Another thing that I haven’t explained yet is the fact that each VXLAN network is identified by a VNI. Think of the VNI as a VLAN number because that’s kind of what it is but with a couple of very important distinctions.

First, whereas a VLAN is identified with a 12-bit number, the VNI is 24-bits, which means that there can be 16,777,216 possibilities. Because a VLAN is mapped to a VNI, VNIs are a great solution for multitenancy because you can map the same VLAN number used by different customers into a different VNI numbers, thus segregating their traffic.

In Figure 21-6, I’ve added a VNI number and the flood-lists for each VTEP. VLANs are mapped to VNIs, and in this case, I’ve mapped VLAN 100 to VNI 10100. I often design solutions in which maybe the first two digits are the customer number and the last three are the VLAN, though perhaps four and four digits would scale better. In this example, customer 10’s VLAN 100 has been mapped to VNI 10100.

Figure 21-6. VXLAN VNIs and flood-lists

With the flood-lists in place, each of the VTEPs now knows where each of the other VTEPs can be reached. Note that this does not mean that broadcasts are unnecessary, because a flood-list does not mean that a host behind the VTEP knows how to get to a host behind another VTEP. Think of the flood-list as the way in which you’d create a VLAN and then add interfaces to it in a switch. The flood-list shows each VTEP where the other VTEPs (ports, if you will) are. That’s all.

■ REQUIRED ACTION A
In the passage on VXLAN identifiers, to which VNI is VLAN 100 mapped?
■ REQUIRED ACTION B
Return the section of the VXLAN passage from "Figure 21-6. VXLAN" to "are. That’s all.".
■ REQUIRED ACTION C
Write the next part of the passage on VXLAN identifiers and flood-lists, beginning after its final sentence.
The records that follow the passage are not required for any of this work.

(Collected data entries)
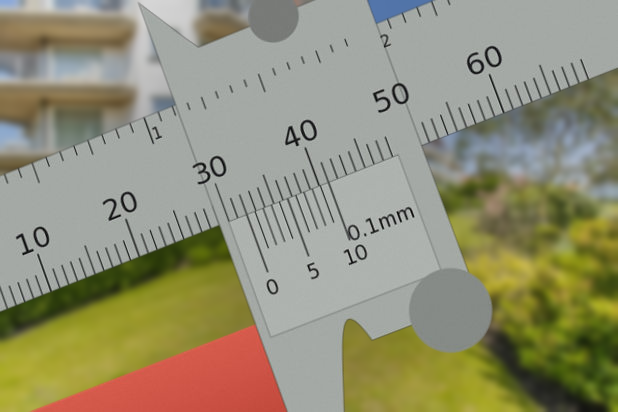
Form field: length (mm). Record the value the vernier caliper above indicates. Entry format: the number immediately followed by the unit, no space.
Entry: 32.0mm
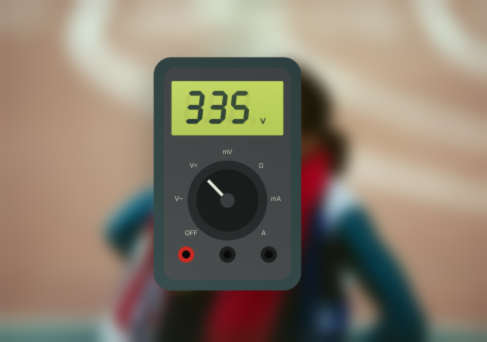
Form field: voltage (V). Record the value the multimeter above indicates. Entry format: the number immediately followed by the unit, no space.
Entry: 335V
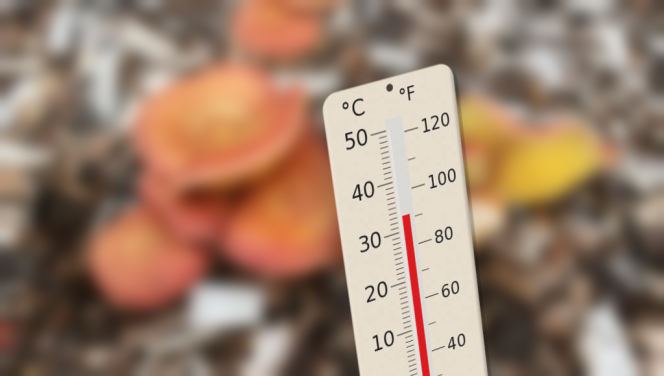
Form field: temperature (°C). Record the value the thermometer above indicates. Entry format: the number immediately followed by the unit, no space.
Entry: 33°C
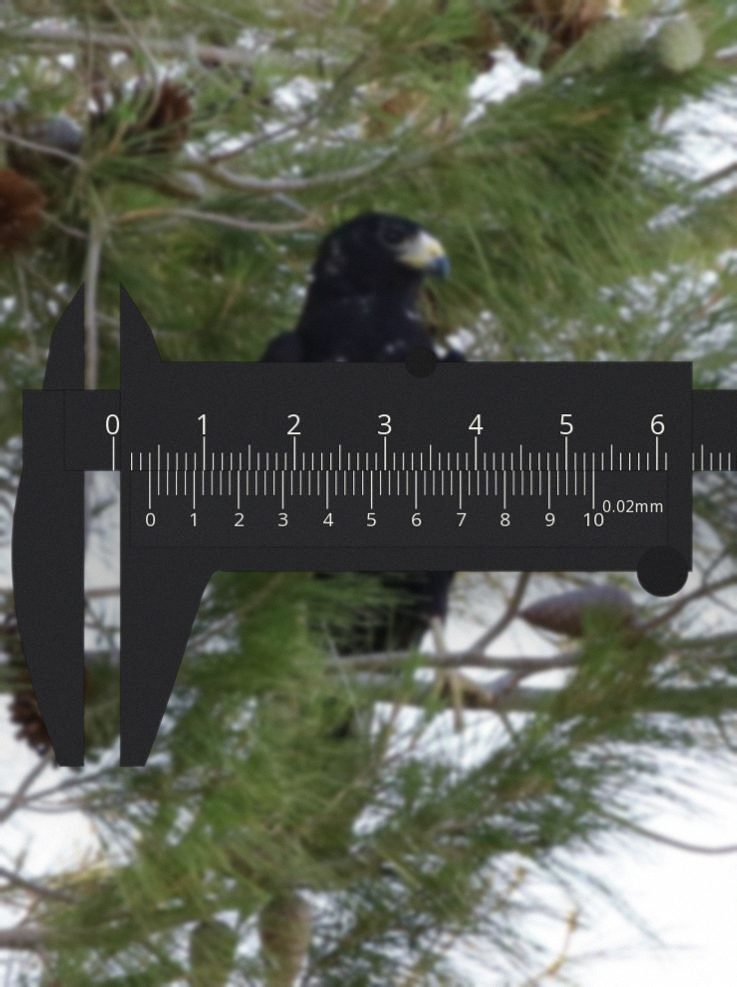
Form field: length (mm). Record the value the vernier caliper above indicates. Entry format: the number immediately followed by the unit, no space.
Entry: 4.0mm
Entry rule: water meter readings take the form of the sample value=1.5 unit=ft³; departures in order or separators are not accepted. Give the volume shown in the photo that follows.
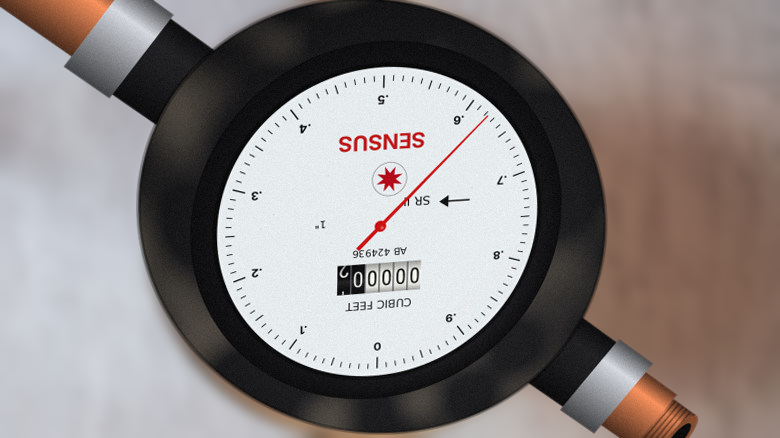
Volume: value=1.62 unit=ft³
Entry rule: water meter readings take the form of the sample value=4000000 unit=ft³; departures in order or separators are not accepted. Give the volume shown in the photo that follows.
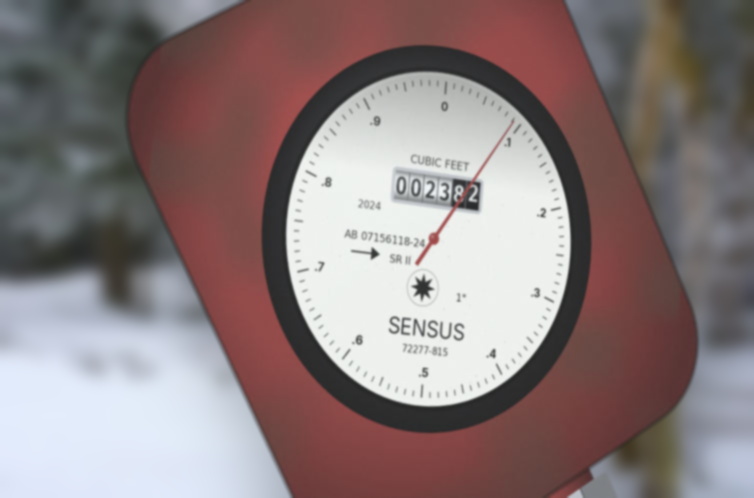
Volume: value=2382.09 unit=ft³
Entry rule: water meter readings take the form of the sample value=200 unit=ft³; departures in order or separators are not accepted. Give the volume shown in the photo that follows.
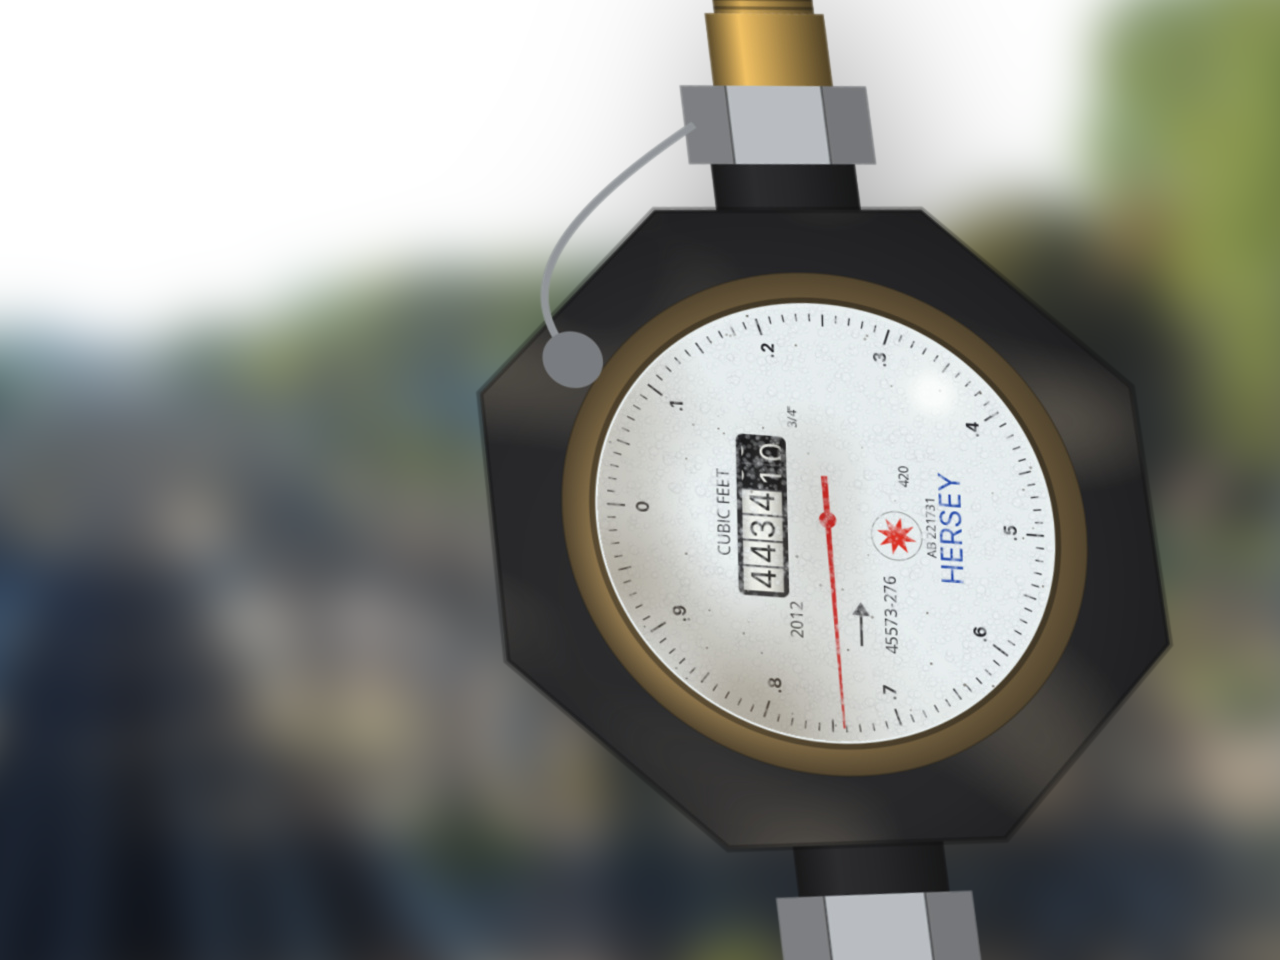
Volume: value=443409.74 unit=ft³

■ ANSWER AREA A
VLAN 100 is mapped to VNI 10100.

■ ANSWER AREA B
Figure 21-6. VXLAN VNIs and flood-lists

With the flood-lists in place, each of the VTEPs now knows where each of the other VTEPs can be reached. Note that this does not mean that broadcasts are unnecessary, because a flood-list does not mean that a host behind the VTEP knows how to get to a host behind another VTEP. Think of the flood-list as the way in which you’d create a VLAN and then add interfaces to it in a switch. The flood-list shows each VTEP where the other VTEPs (ports, if you will) are. That’s all.

■ ANSWER AREA C
After the VTEPs and flood-lists are in place, the network can begin behaving as we’d expect and as devices start communicating across our VLAN-with-an-X-in-the-middle (VXLAN) network, the VXLAN address-tables begin to populate. These are analogous to a switch’s mac-address-table, only instead of a MAC address being behind an interface, the MAC address is behind an IP address (a VTEP), as shown in Figure 21-7.

Figure 21-7. VXLAN-address-tables added to our network

With all of this in place, the entire VXLAN environment behaves like a giant switch in which each VTEP is an interface. If the host 10.0.0.11 wants to talk to the host 10.0.0.12, the local switch knows that it’s in the VXLAN address-table and encapsulates the frame and forwards it to the VTEP at 12.0.0.12. That VTEP decapsulates the packet and forwards the frame to the proper device.

Configuring VXLAN

Believe it or not, understanding VXLAN is much more difficult than configuring it, at least at the scale we’re talking about here. It can be quite complicated in larger environments depending on how you configure the control-plane.

Two of my least-favorite terms in networking are control-plane and data-plane, but in the interest of not getting a thousand emails from angry nerds (it wouldn’t be the first time!) I’ll save that rant for another time.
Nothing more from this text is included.